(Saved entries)

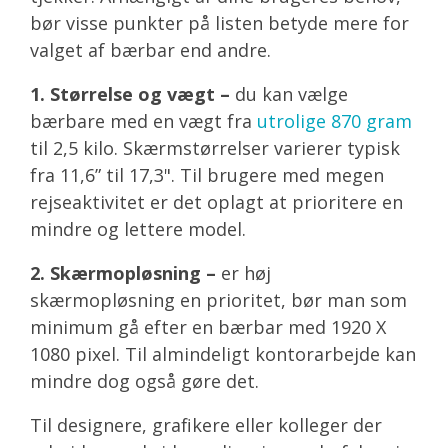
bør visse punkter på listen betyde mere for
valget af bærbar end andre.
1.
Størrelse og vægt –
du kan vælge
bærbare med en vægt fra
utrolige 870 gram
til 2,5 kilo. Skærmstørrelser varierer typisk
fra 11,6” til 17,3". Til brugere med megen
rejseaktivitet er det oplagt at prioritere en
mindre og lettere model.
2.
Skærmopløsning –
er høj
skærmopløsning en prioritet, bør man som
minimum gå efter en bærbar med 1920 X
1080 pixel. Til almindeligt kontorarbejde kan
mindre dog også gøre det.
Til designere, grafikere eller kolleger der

■ **Prompt**
Would you output the lines from the one that contains "mindre dog også gøre det." to the end of the data, both ends included, exactly as they appear?

■ **Written response**
mindre dog også gøre det.
Til designere, grafikere eller kolleger der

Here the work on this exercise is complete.